Electronic design files:
>>>

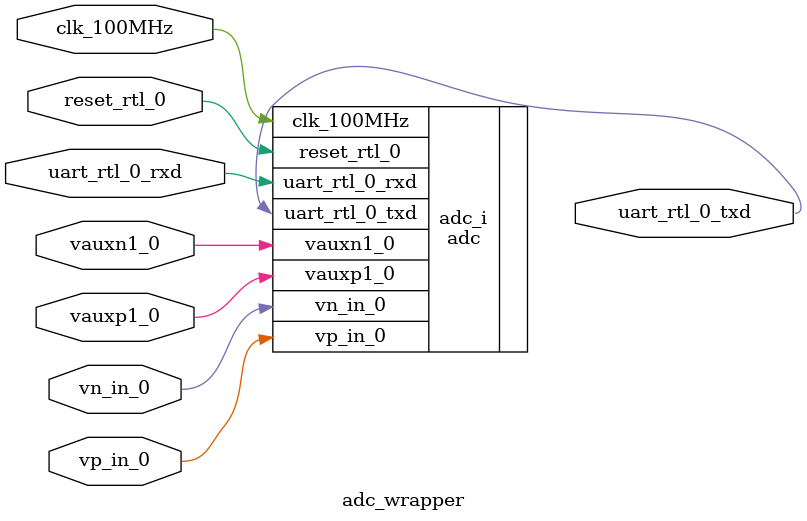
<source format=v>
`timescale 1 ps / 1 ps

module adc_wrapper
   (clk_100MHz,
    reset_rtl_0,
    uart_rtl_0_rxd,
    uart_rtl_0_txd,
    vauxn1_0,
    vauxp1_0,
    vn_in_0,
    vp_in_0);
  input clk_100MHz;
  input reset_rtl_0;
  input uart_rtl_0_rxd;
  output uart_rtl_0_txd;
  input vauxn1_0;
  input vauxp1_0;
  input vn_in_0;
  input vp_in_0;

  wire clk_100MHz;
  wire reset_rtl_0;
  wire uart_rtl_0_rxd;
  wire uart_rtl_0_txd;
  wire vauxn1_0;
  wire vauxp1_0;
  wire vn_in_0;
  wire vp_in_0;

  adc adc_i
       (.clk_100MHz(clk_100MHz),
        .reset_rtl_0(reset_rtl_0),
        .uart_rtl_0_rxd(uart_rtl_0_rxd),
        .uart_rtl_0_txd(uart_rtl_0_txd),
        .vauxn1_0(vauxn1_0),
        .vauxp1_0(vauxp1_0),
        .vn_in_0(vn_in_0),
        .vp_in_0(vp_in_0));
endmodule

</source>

<<<

- [Problem statement]: Print exactly the lines from the first line of the records above through the line containing "input uart_rtl_0_rxd;", leaving out the pictures.

- [Solution to the problem]:
<source format=v>
`timescale 1 ps / 1 ps

module adc_wrapper
   (clk_100MHz,
    reset_rtl_0,
    uart_rtl_0_rxd,
    uart_rtl_0_txd,
    vauxn1_0,
    vauxp1_0,
    vn_in_0,
    vp_in_0);
  input clk_100MHz;
  input reset_rtl_0;
  input uart_rtl_0_rxd;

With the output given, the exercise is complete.